I am shaking my head now. Joe just ignores it. He fixes that steady gaze of his on me, the clown gone. He's all serious.
"I brought in a couple of different healers," he says. "Even asked the crow girls to look in on you. They all say the same thing. You've got to do the mending on your own. See, the problem is, there's an older hurt, sitting there on the inside of you, and it's blocking anybody's attempts to speed the natural healing process of what's wrong on the outside."
Her friends see her new ability as more of a danger -- the more time she spends in the dreamlands, the more disconnected she becomes with the World As It Is. They're worried that rather than deal with her painful past, she's going to give up on her physical body and her physical life. And dying in the World As It Is doesn't mean that she'll be able to forever wander the dreamlands. Dying is dying.*
To complicate things further, shortly after the hit-and-run, someone breaks into Jilly's studio and destroys her faerie paintings -- as difficult as it is for her friends to imagine someone hating Jilly, it appears that she has an enemy.
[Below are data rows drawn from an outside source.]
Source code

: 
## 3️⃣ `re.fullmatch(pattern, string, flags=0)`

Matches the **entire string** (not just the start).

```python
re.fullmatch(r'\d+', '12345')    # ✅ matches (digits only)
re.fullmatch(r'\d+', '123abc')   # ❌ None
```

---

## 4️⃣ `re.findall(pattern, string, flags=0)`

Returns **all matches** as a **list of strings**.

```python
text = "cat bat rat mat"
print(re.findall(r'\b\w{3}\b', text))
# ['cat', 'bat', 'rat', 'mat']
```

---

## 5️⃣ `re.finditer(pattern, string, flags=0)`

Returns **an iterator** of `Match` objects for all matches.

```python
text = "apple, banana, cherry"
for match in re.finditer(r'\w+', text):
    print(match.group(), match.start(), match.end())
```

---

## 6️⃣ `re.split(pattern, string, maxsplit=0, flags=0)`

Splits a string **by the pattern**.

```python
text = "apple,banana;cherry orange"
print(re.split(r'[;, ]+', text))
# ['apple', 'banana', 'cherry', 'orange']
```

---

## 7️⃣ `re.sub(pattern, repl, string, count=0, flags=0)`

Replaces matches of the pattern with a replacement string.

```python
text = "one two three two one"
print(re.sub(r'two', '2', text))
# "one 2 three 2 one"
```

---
I loved the world and the magic system (system isn't quite the right word in this case -- magic seems to work differently for different characters). Though this is one of the later Newford books, I didn't feel lost. That isn't to say that de Lint explained everything and everybody -- I knew for sure that I was missing big chunks of backstory (Cody's, for instance -- there were a few lines about him that really piqued my interest), but I had enough to work with to understand what was going on, and really, this was a story about Jilly.
As I've mentioned, this was my first Charles de Lint. And while I suspect that it may have not been the perfect one to start with**, I've already printed out his entire bibliography and I'm planning on diving back in very, very soon. Like, as soon as I figure out which one to read next.
*Well, sort of. Later, someone talks about dying as being a change in state or something along those lines -- but it seemed clear that when you die, you Go Somewhere Else. Or maybe become someone else. I dunno. Either way, if Jilly dies in the World As It Is, she dies in the dreamlands, too. I think.
**For example... Jilly's friends say again and again how vivacious and sparky Jilly usually is, but as I'd never met her before, I only had their word to go on, you know? I actually ended up finding Raylene much more interesting.